▶ Required action: Pictures appear among the records below and must be omitted. Repeat exactly the lines from the line with "Auszug Aktueller Handelsregisterauszug" to the line with "comercial de Abona Marino", both included.

▶ Record set:
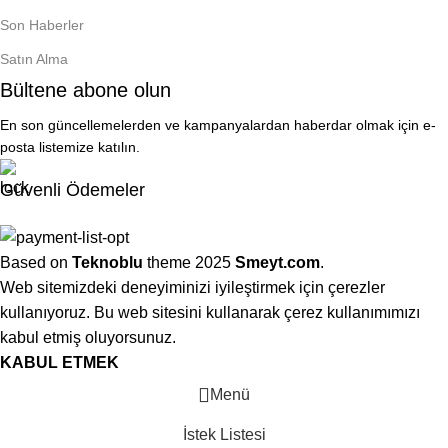
entegrasyonundan satış sonrası desteğe kadar tüm süreç;
Son Haberler
işletmenizin günlük operasyonlarına göre planlanır. Böylece
Satın Alma
aldığınız teknoloji, sadece çalışan değil;
işinizi hızlandıran ve
Bültene abone olun
hataları azaltan
bir yapı sunar.
En son güncellemelerden ve kampanyalardan haberdar olmak için e-
Teknoblu çözümleri, perakende, restoran, market, depo ve
posta listemize katılın.
hizmet sektörlerinde
sahada test edilmiş
, uzun süreli kullanım
için optimize edilmiş ürünlerden oluşur. Amaç; karmaşık
Güvenli Ödemeler
sistemler değil,
net, hızlı ve sürdürülebilir teknoloji
sağlamaktır.
Based on
Teknoblu
theme
2025
Smeyt.com
.
Web sitemizdeki deneyiminizi iyileştirmek için çerezler
kullanıyoruz. Bu web sitesini kullanarak çerez kullanımımızı
kabul etmiş oluyorsunuz.
KABUL ETMEK
Menü
İstek Listesi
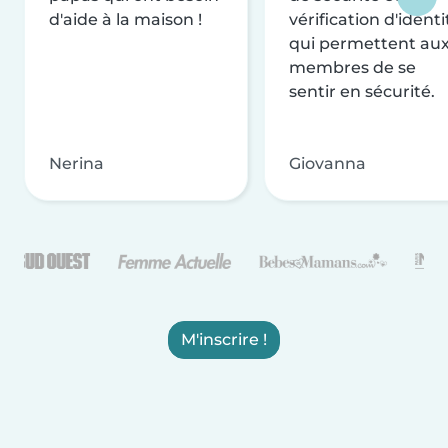
d'aide à la maison !
vérification d'identi
qui permettent au
membres de se
sentir en sécurité.
Nerina
Giovanna
M'inscrire !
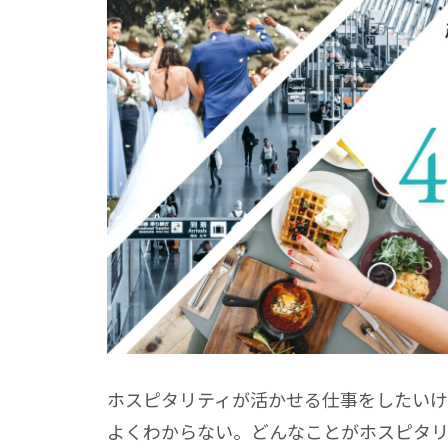
ホスピタリティが活かせる仕事をしたいけ
よくわからない。どんなことがホスピタリ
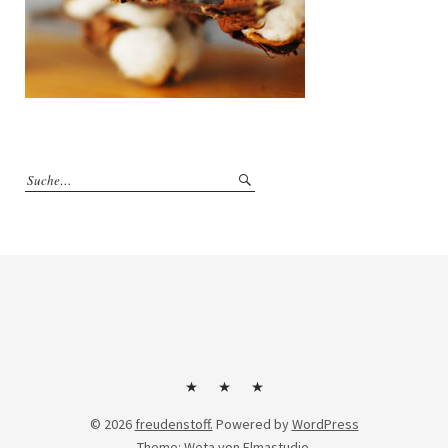
Kontakt
Impressum
Datenschutzerklärung
© 2026
freudenstoff.
Powered by
WordPress
Theme: Weta von
Elmastudio
.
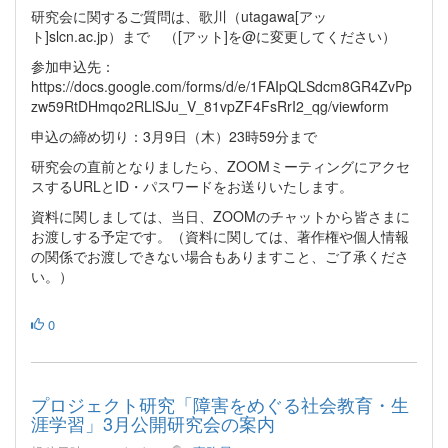
研究会に関するご質問は、歌川（utagawa[アッ
ト]slcn.ac.jp）まで （[アット]を@に変更してください）
参加申込先：
https://docs.google.com/forms/d/e/1FAIpQLSdcm8GR4ZvPp
zw59RtDHmqo2RLlSJu_V_81vpZF4FsRrI2_qg/viewform
申込の締め切り：3月9日（木）23時59分まで
研究会の直前となりましたら、ZOOMミーティングにアクセ
スするURLとID・パスワードをお送りいたします。
資料に関しましては、当日、ZOOMのチャットから皆さまに
お渡しする予定です。（資料に関しては、著作権や個人情報
の関係でお渡しできない場合もありますこと、ご了承くださ
い。）
0
プロジェクト研究「障害をめぐる社会教育・生
涯学習」3月公開研究会の案内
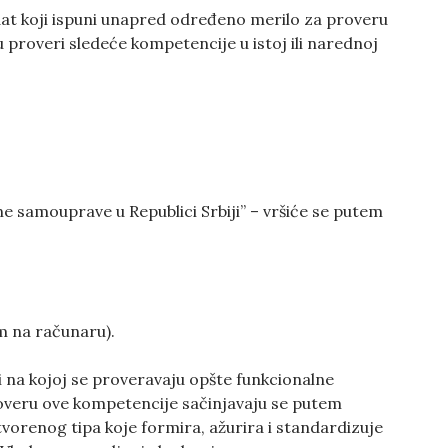
dat koji ispuni unapred određeno merilo za proveru
proveri sledeće kompetencije u istoj ili narednoj
e samouprave u Republici Srbiji” – vršiće se putem
m na računaru).
 na kojoj se proveravaju opšte funkcionalne
overu ove kompetencije sačinjavaju se putem
orenog tipa koje formira, ažurira i standardizuje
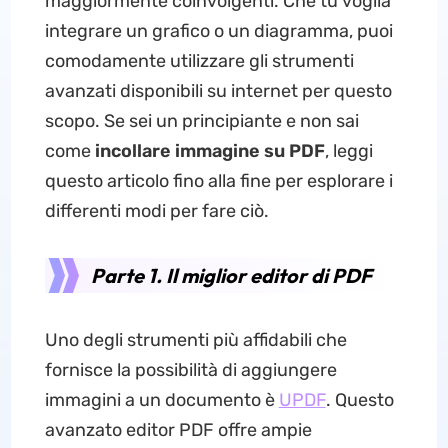
maggiormente coinvolgenti. Che tu voglia
integrare un grafico o un diagramma, puoi
comodamente utilizzare gli strumenti
avanzati disponibili su internet per questo
scopo. Se sei un principiante e non sai
come
incollare immagine su PDF
, leggi
questo articolo fino alla fine per esplorare i
differenti modi per fare ciò.
Parte 1. Il miglior editor di PDF
Uno degli strumenti più affidabili che
fornisce la possibilità di aggiungere
immagini a un documento è
UPDF
. Questo
avanzato editor PDF offre ampie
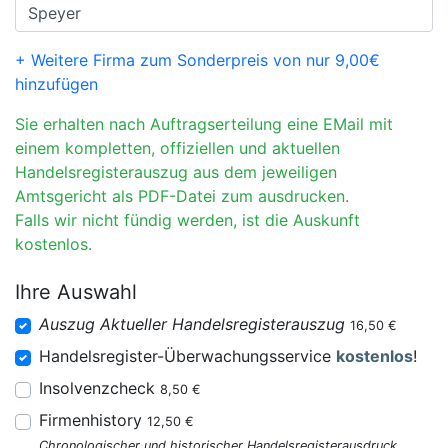
+ Weitere Firma zum Sonderpreis von nur 9,00€
hinzufügen
Sie erhalten nach Auftragserteilung eine EMail mit
einem kompletten, offiziellen und aktuellen
Handelsregisterauszug aus dem jeweiligen
Amtsgericht als PDF-Datei zum ausdrucken.
Falls wir nicht fündig werden, ist die Auskunft
kostenlos.
Ihre Auswahl
Auszug Aktueller Handelsregisterauszug
16,50 €
Handelsregister-Überwachungsservice
kostenlos
!
Insolvenzcheck
8,50 €
Firmenhistory
12,50 €
Chronologischer und historischer Handelsregisterausdruck.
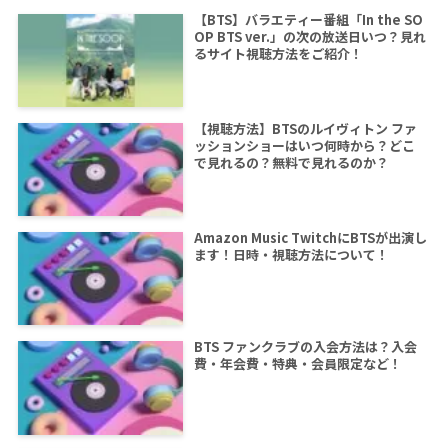
【BTS】バラエティー番組「In the SO
OP BTS ver.」の次の放送日いつ？見れ
るサイト視聴方法をご紹介！
【視聴方法】BTSのルイヴィトン ファ
ッションショーはいつ何時から？どこ
で見れるの？無料で見れるのか？
Amazon Music TwitchにBTSが出演し
ます！日時・視聴方法について！
BTS ファンクラブの入会方法は？入会
費・年会費・特典・会員限定など！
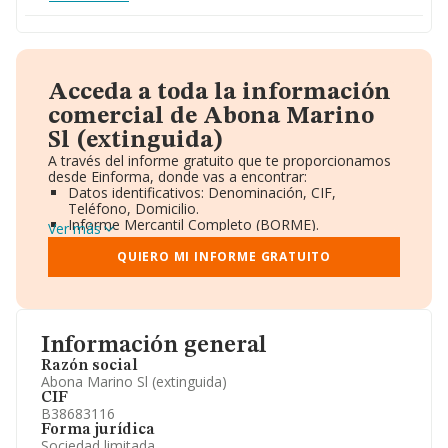
Acceda a toda la información
comercial de Abona Marino
Sl (extinguida)
A través del informe gratuito que te proporcionamos
desde Einforma, donde vas a encontrar:
Datos identificativos: Denominación, CIF,
Teléfono, Domicilio.
Informe Mercantil Completo (BORME).
Ver más
Gráficos de Evolución Ventas y Empleados.
Consejo de Administración y Administradores.
QUIERO MI INFORME GRATUITO
Directivos y Ejecutivos.
Accionistas.
Participaciones y Vinculaciones en otras empresas.
Artículos de prensa publicados sobre la empresa.
Información oficial y registral complementaria.
Información general
Razón social
Abona Marino Sl (extinguida)
CIF
B38683116
Forma jurídica
Sociedad limitada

▶ Problem solution:
Auszug Aktueller Handelsregisterauszug
16,50 €
Handelsregister-Überwachungsservice
kostenlos
!
Insolvenzcheck
8,50 €
Firmenhistory
12,50 €
Chronologischer und historischer Handelsregisterausdruck.
【BTS】バラエティー番組「In the SO
OP BTS ver.」の次の放送日いつ？見れ
るサイト視聴方法をご紹介！
【視聴方法】BTSのルイヴィトン ファ
ッションショーはいつ何時から？どこ
で見れるの？無料で見れるのか？
Amazon Music TwitchにBTSが出演し
ます！日時・視聴方法について！
BTS ファンクラブの入会方法は？入会
費・年会費・特典・会員限定など！
Acceda a toda la información
comercial de Abona Marino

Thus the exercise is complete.